If the sub-select is uncorrelated with the outer query, the planner
turns it into an InitPlan, replacing the resjunk tlist item with a
NULL constant, and then everything happens normally at execution.

But more usually, the sub-select will be correlated with the outer
query.  In this case, the subquery turns into a SubPlan tree that
stays in the resjunk item.  At the start of execution, the ParamExecData
structs for each of its output Params are marked with execPlan pointers
to the subplan, just as would happen for an InitPlan.  This causes the
subplan to get executed when the first of the output Params is evaluated;
it loads the ParamExecData structs for all its output Params, and then
the later Params just take data from the structs.  When execution reaches
the MULTIEXEC SubPlan in the resjunk tlist item, no evaluation of the
subplan is needed; but instead we re-mark all the output ParamExecData
structs with non-null execPlan pointers, so that a fresh execution of
the subplan will happen in the next evaluation of the targetlist.

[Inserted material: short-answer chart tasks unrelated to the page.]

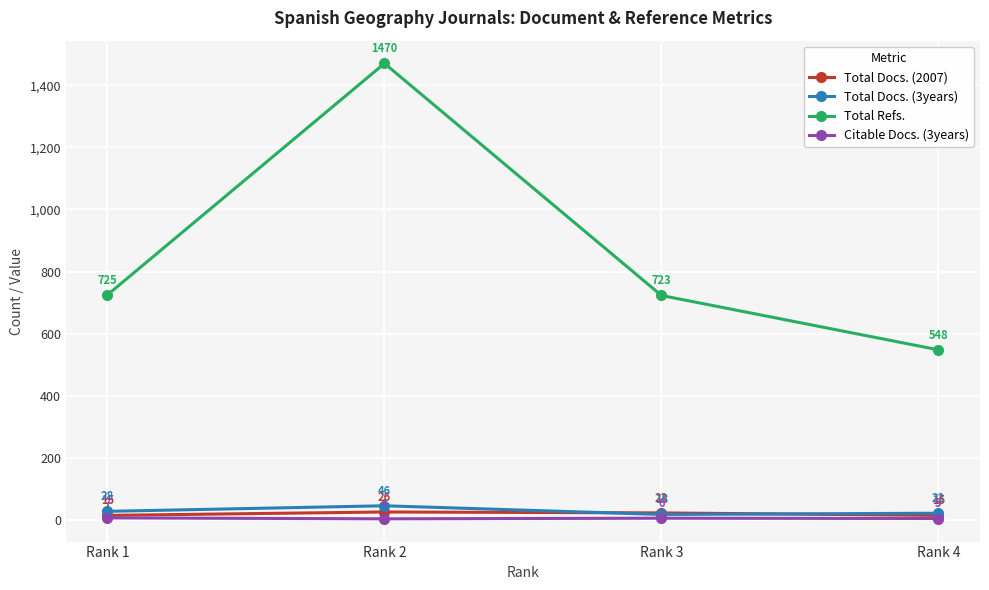

Reading left to right, list all the values displayed in this chart.

Total Docs. (2007): Rank 1=15	Rank 2=26	Rank 3=23	Rank 4=15
Total Docs. (3years): Rank 1=28	Rank 2=46	Rank 3=18	Rank 4=22
Total Refs.: Rank 1=725	Rank 2=1470	Rank 3=723	Rank 4=548
Citable Docs. (3years): Rank 1=7	Rank 2=4	Rank 3=6	Rank 4=5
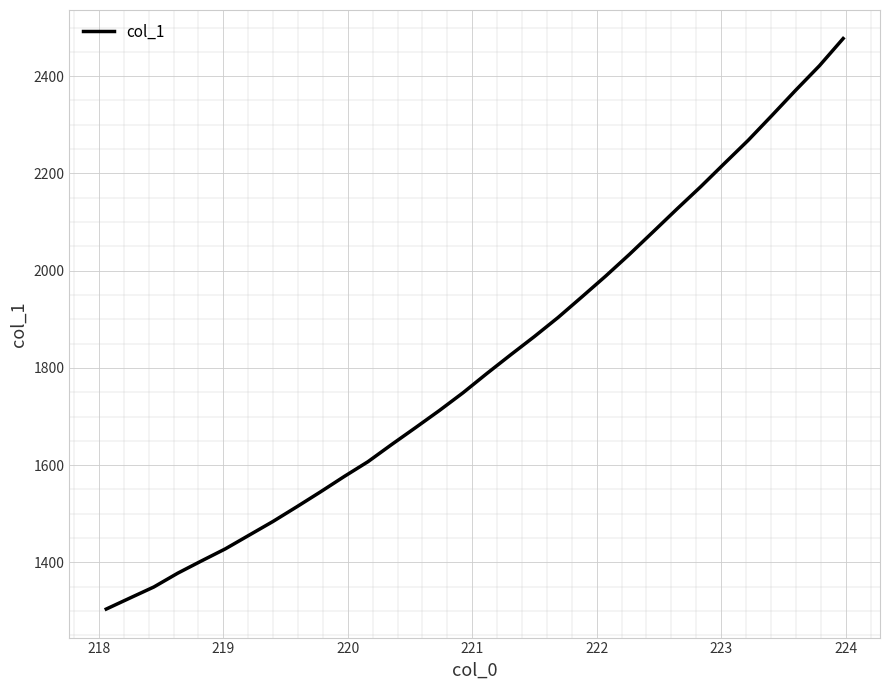

What is the smallest value displayed?

1304.1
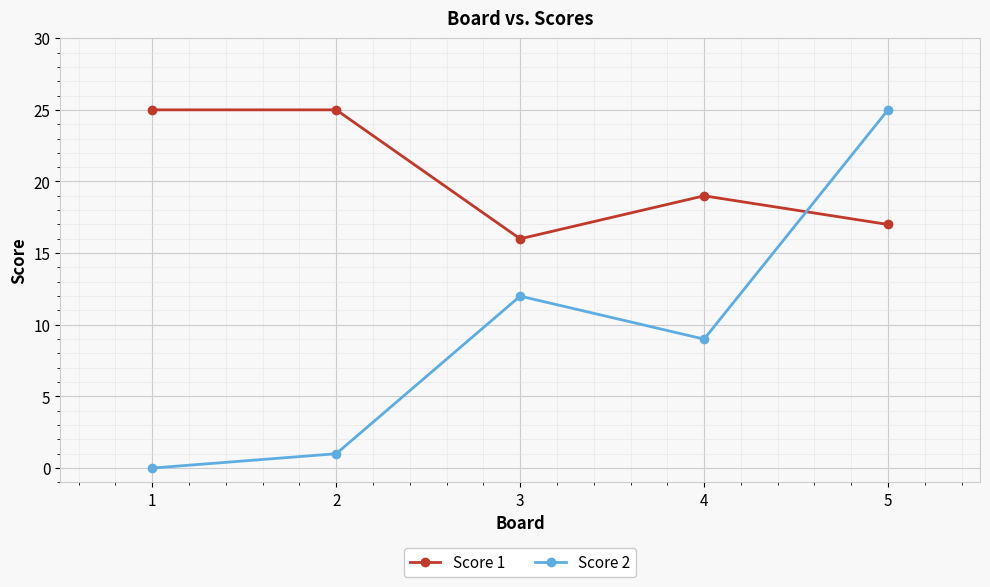

Reading left to right, transcribe all the data shown in this chart.

Score 1: 25	25	16	19	17
Score 2: 0	1	12	9	25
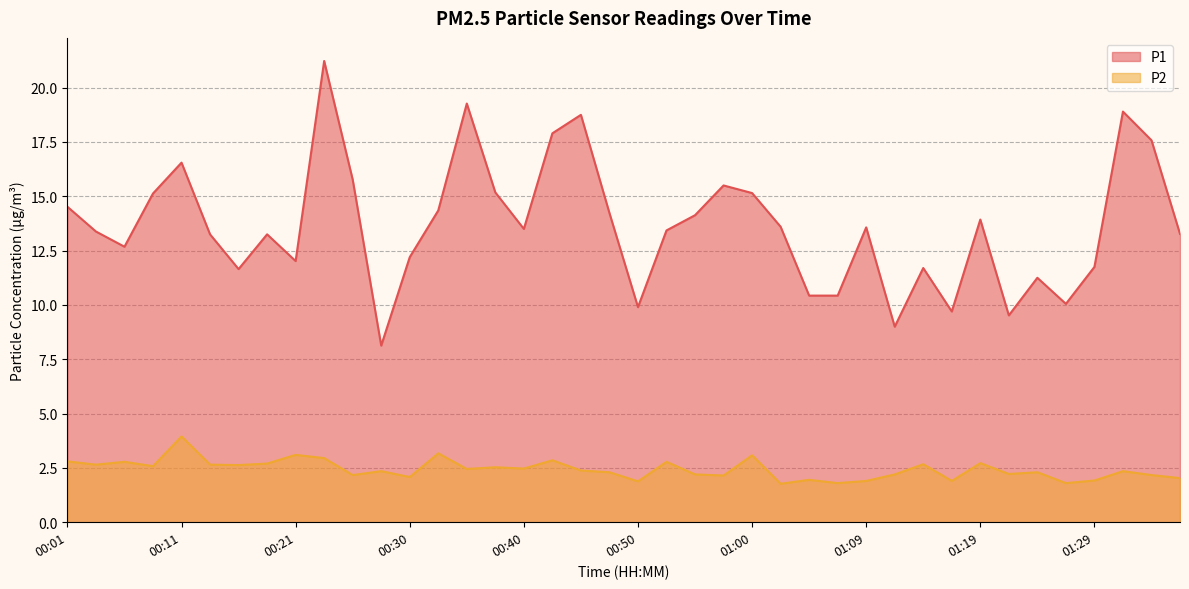

Which has a higher value, 00:35 or 01:19?

00:35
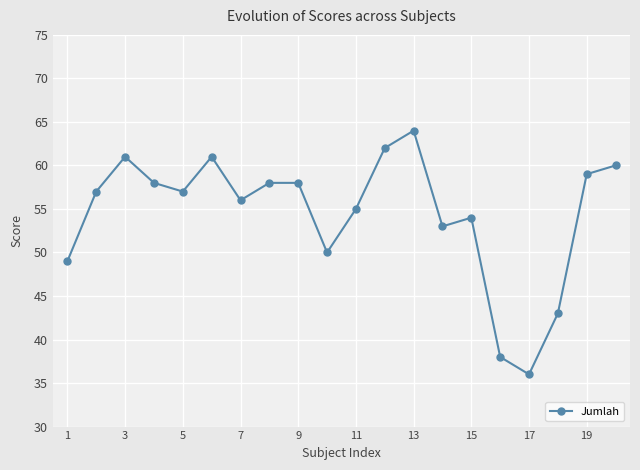

How many points are lower than both their immediate neighbors (excluding endpoints)?

5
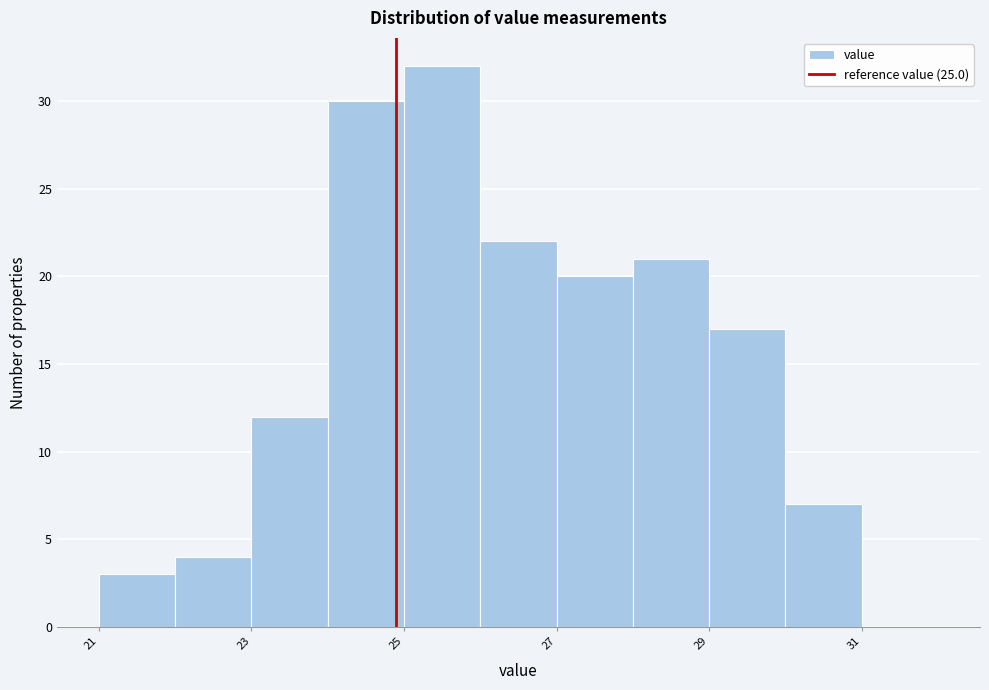

Reading left to right, transcribe this chart: for each bar, give the range it covers on the x-axis and its height. Neither the bar edges nor the heights are printed on the chart, so give them approximately, as read against the axes.

21.1 to 22.1: 3
22.1 to 23.1: 4
23.1 to 24.1: 12
24.1 to 25.1: 30
25.1 to 26.1: 32
26.1 to 27.1: 22
27.1 to 28.1: 20
28.1 to 29.1: 21
29.1 to 30.1: 17
30.1 to 31.1: 7
31.1 to 32.1: 0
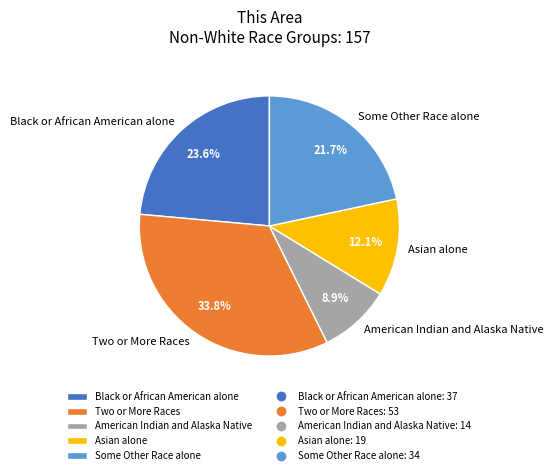

Which has a higher value, Asian alone or Black or African American alone?

Black or African American alone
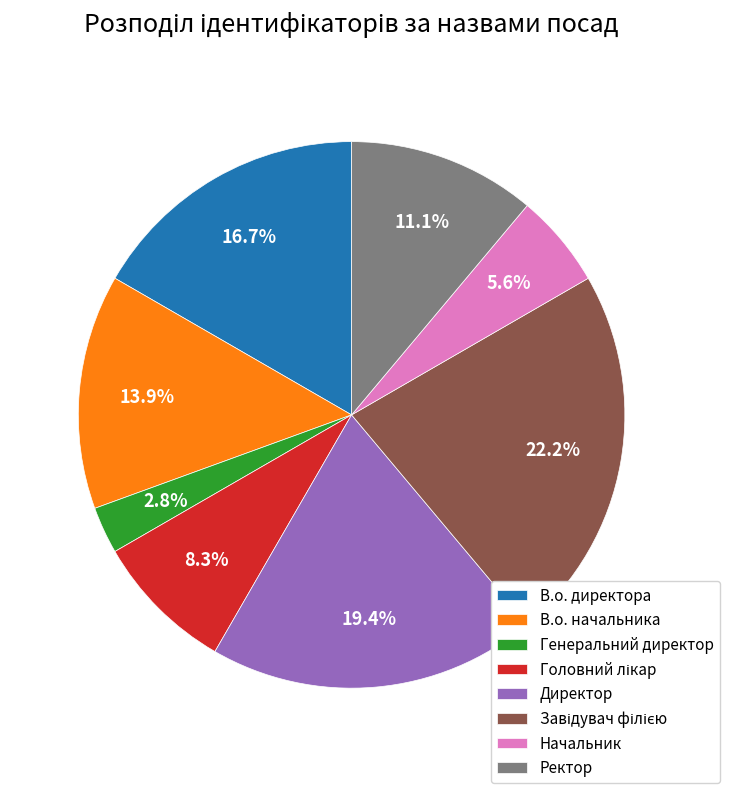

To the nearest percent, what portion does Ректор represent?

11%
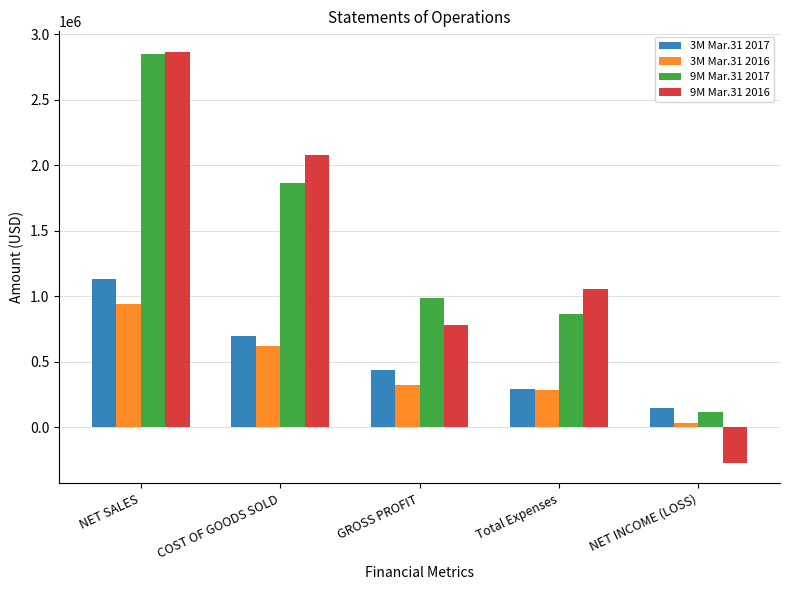

True or false: 9M Mar.31 2016 has a value of 3989160 at NET SALES.

False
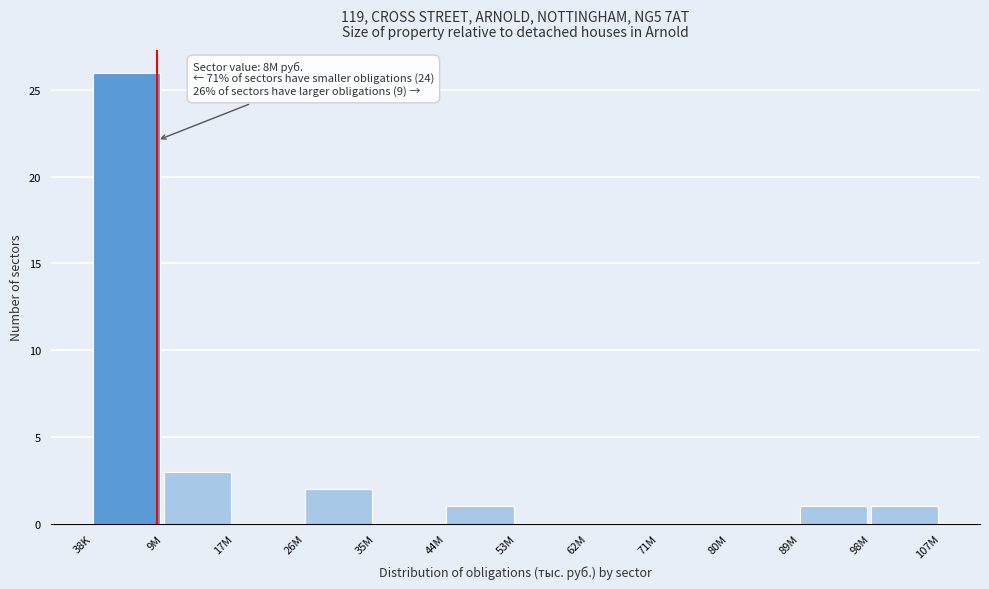

Reading right to left, list all the values displayed in this chart.

98M=1	89M=1	80M=0	71M=0	62M=0	53M=0	44M=1	35M=0	26M=2	17M=0	9M=3	38K=26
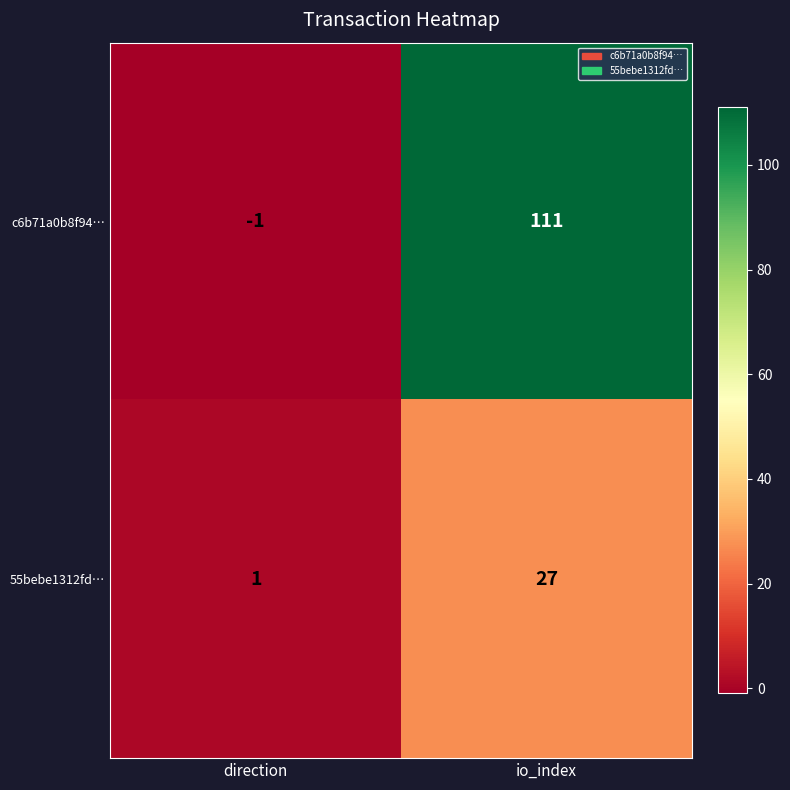

The value of c6b71a0b8f94… at io_index is 156. True or false?

False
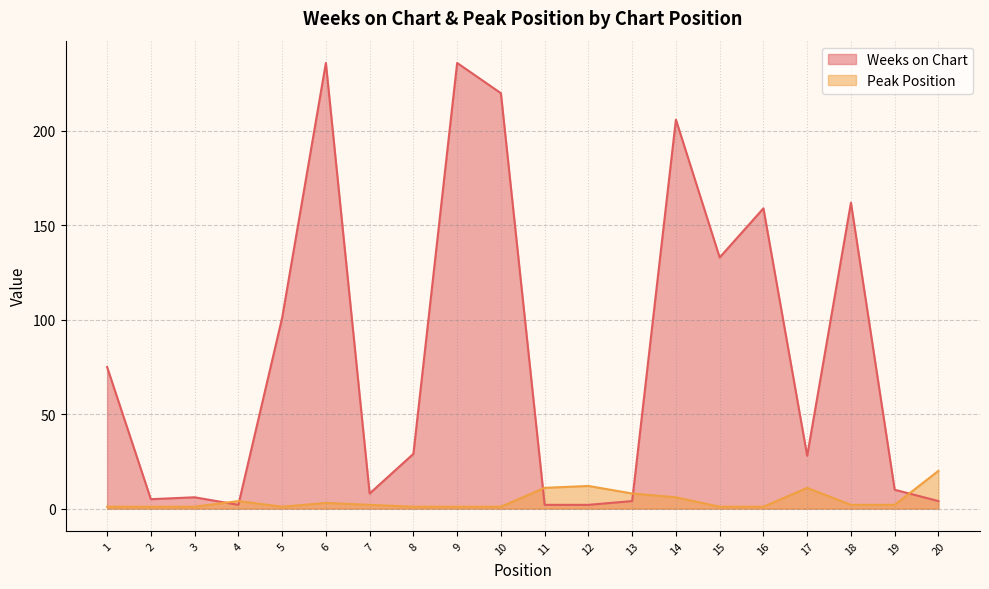

In Peak Position, how many points are lower than both neighbors (excluding endpoints)?

1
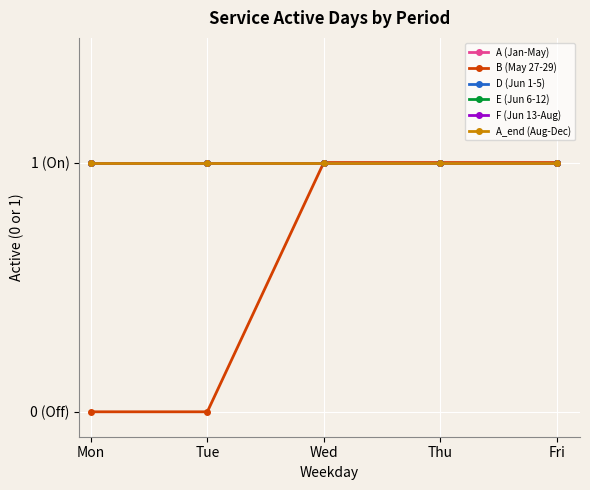

Is this an area chart (filled region under the line)?

No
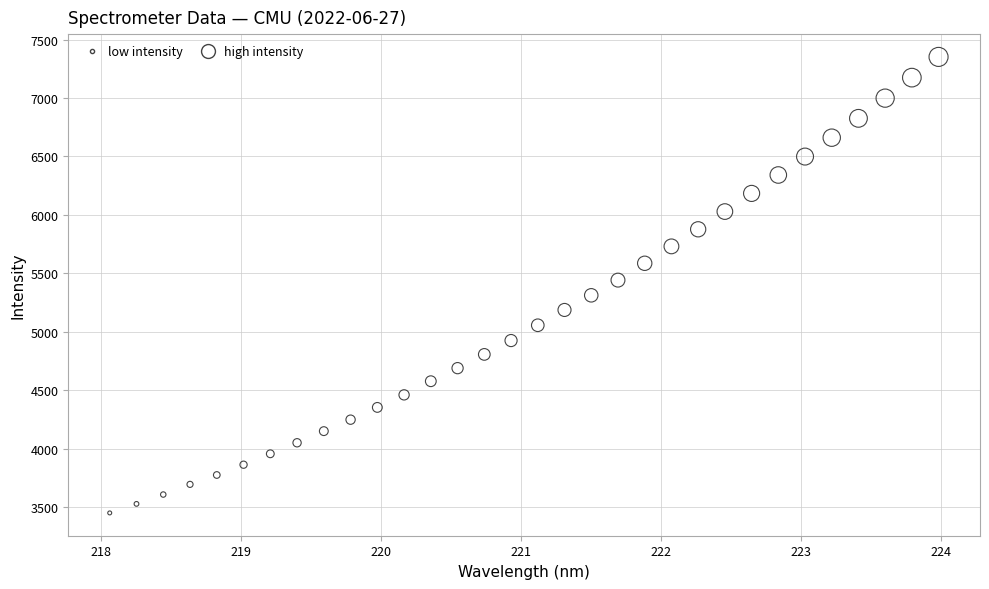

What is the range of Y values (max minus min)?

3901.4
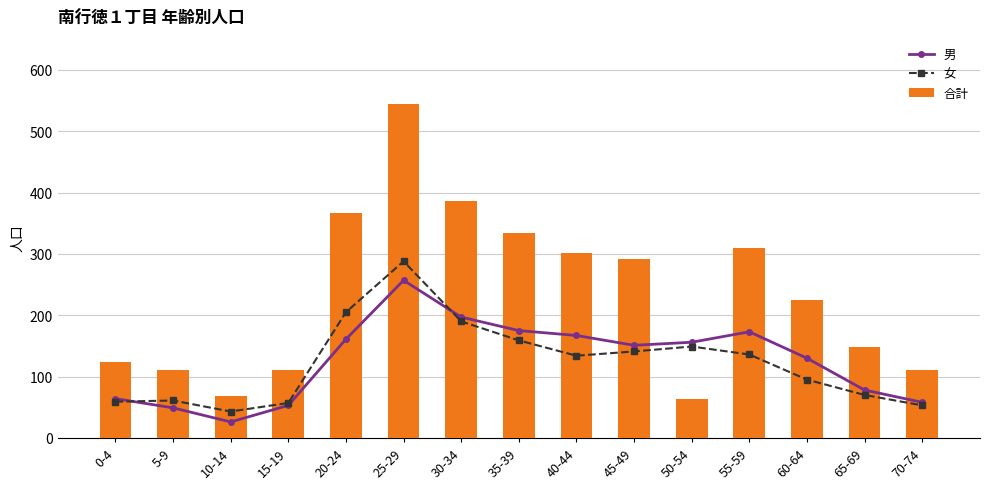

What is the minimum value for 男?

26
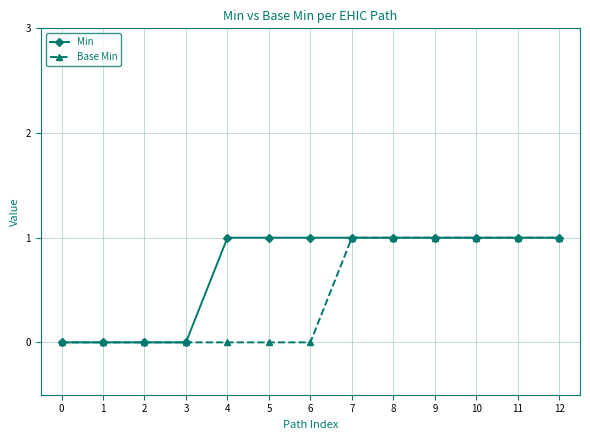

The Min series shows 1 at 11. True or false?

True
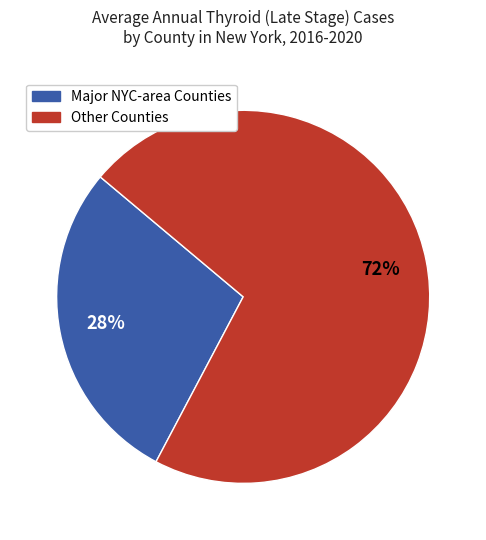

True or false: Other Counties accounts for 72% of the total.

True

The klugy aspect of this is that it assumes that the SubPlan item will
appear later in the tlist than all the Params referencing it.  This is
true at the moment because resjunk tlist items always appear after
non-resjunk ones.  There are a few other places that already depend on
this ordering, but we've mostly tried to avoid introducing new
dependencies on it.

The alternative that I'd originally had in mind, before put-it-in-a-
resjunk-item occurred to me, was to invent a new "secondary tlist"
field of Query and of ModifyTable plan nodes, as I sketched back in
http://www.postgresql.org/message-id/1783.1399054541@sss.pgh.pa.us
We'd put the MULTIEXEC SubPlans in this secondary tlist and expect
the executor to evaluate it just before evaluating the main tlist.
However, that way isn't terribly pretty either, because it extends
knowledge of this feature to a *whole lot* of places that don't have
to know about it in the attached approach; in particular, just about
every place that manipulates targetlist contents would have to also
manipulate the secondary tlist.

Another approach is to explicitly identify which of the Params will
be evaluated first and replace it with a node tree that evaluates
the subplan (and sets output Params for the remaining columns).
This is a bit messy because the first-to-be-evaluated is dependent
on the targetlist reordering that the planner does; so we don't want
parse analysis to try to do it.  (If we allowed parse analysis to
know that the planner will sort the tlist items into physical column
order, we could do it like that; but then it would break if we ever
get around to allowing ALTER TABLE to change the physical order.)
We could safely have setrefs.c determine the first-to-be-evaluated
Param, though, since it will traverse the tlist in final order.
So if we went with this approach I'd have setrefs.c replace the first
Param with a SubPlan node.  That seems a bit of a kluge too though.

Preferences, comments, better ideas?